The company mentioned that the recent impact of hurricane Ida has severely hampered the production of several resins, additives, and solvents, all of which are key ingredients for SHW’s products. To add to that, suppliers have pushed the production of these raw materials to later than September, and SHW does not expect these headwinds to improve in the fourth quarter as previously expected.

The unavailability of these raw materials coupled with inflationary pressures has led the company to reduce its sales and earnings forecasts for both the third quarter and full-year 2021. Having said that, the company also mentioned that it will continue to invest in strategic growth initiatives and expects long-term momentum to remain positive.

For the third quarter, the company now projects revenue to be flat or slightly down year-over-year. Also, Q3 adjusted earnings are expected to be in the range of $2.00 – $2.10 per share.

Additionally, SHW lowered its full-year 2021 revenue guidance and revised its adjusted earnings expectations to fall in the range of $8.35 – $8.55 per share. The company also raised its raw material prices upwards to high teen percentages compared to the prior year.

Commenting on the current scenario, John G. Morikis, SHW’s Chairman, President, and CEO said, “We will continue to partner closely with our suppliers to improve supply while employing all of our assets to reduce the impact on our customers. We are confident the majority of sales delayed by these conditions will be recovered over future quarters as raw material availability improves.”

Morikis added, “We continue to combat these elevated costs with pricing actions across all of our businesses. We are maintaining staffing in our manufacturing facilities to ensure we meet the demand as quickly as raw material availability issues subside. While maintaining these costs puts additional pressure on our third and fourth-quarter earnings, we are committed to providing the resources necessary to drive our customers’ success.”

In other news, SHW announced that it has inked a deal to buy Specialty Polymers, Inc., a manufacturer and developer of water-based polymers used in architectural and industrial coatings and other applications.
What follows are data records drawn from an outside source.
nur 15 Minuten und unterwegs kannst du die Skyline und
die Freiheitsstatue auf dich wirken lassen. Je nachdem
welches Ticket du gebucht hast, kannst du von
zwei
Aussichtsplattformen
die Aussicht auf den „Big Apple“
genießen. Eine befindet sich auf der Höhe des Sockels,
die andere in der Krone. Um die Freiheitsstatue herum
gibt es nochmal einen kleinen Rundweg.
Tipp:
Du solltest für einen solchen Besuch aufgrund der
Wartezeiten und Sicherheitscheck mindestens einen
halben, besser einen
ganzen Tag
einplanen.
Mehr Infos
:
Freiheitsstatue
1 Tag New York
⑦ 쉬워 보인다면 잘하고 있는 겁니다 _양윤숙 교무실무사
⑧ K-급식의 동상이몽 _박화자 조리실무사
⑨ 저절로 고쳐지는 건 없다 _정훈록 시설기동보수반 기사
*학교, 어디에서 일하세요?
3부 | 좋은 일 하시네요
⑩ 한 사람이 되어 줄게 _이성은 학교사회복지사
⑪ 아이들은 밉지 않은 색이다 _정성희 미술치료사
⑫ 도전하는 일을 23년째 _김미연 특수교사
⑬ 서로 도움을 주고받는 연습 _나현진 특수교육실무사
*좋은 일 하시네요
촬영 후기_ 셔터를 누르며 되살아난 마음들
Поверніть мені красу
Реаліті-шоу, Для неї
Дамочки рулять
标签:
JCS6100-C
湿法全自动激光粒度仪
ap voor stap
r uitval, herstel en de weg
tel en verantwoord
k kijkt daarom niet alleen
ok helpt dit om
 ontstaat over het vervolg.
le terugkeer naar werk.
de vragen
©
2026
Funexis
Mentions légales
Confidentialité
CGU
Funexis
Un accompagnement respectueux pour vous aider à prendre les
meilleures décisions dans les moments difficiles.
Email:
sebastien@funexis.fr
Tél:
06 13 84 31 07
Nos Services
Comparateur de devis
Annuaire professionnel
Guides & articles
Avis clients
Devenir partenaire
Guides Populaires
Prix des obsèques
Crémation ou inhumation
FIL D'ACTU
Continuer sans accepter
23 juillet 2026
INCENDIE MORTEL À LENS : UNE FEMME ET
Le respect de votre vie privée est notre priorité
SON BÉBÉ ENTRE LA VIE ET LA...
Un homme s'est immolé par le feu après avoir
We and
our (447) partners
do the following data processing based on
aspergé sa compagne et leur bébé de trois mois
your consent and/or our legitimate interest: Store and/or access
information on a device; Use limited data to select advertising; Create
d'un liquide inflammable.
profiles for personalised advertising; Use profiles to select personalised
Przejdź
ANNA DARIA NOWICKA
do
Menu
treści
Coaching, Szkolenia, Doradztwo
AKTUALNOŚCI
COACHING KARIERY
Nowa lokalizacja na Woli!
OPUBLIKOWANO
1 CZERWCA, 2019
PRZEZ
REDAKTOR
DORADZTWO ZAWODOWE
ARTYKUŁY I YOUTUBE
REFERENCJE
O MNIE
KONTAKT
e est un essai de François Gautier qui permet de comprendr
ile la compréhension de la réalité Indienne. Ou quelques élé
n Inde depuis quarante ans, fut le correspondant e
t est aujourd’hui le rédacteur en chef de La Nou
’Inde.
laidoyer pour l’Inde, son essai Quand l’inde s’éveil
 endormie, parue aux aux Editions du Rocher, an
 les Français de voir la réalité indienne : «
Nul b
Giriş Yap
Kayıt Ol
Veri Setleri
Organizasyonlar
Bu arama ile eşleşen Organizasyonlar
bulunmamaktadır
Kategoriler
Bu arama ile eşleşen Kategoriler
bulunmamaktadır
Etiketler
Specialty Polymers is already a supplier of SHW, and the new entity will merge with SHW’s Performance Coatings segment. The deal is expected to close by the end of 2021.

Commenting on the deal, Mr. Morikis said, “In addition to Specialty Polymers’ significant current capacity, we see the opportunity to add millions of pounds of additional capacity to its footprint in the near term with relatively minimal investment. This additional capacity will allow us to better serve the strong demand of Sherwin-Williams customers while also expanding the ability of Specialty Polymers to serve its external customers.”

Recently, J.P. Morgan analyst Jeffrey Zekauskas lifted the price target on the stock to $330 (18% upside potential) from $310 while maintaining a Buy rating.

On September 8, SHW first lowered its revenue and earnings guidance for the third quarter due to rising raw material prices and supply shortages. Following this, Zekauskas noted that despite the revised outlook, he expected the company to “fare well” in 2022 and 2023.

Overall, the stock commands a Strong Buy consensus rating based on 9 Buys and 3 Holds. The average Sherwin-Williams price target of $321.50 implies 15% upside potential to current levels.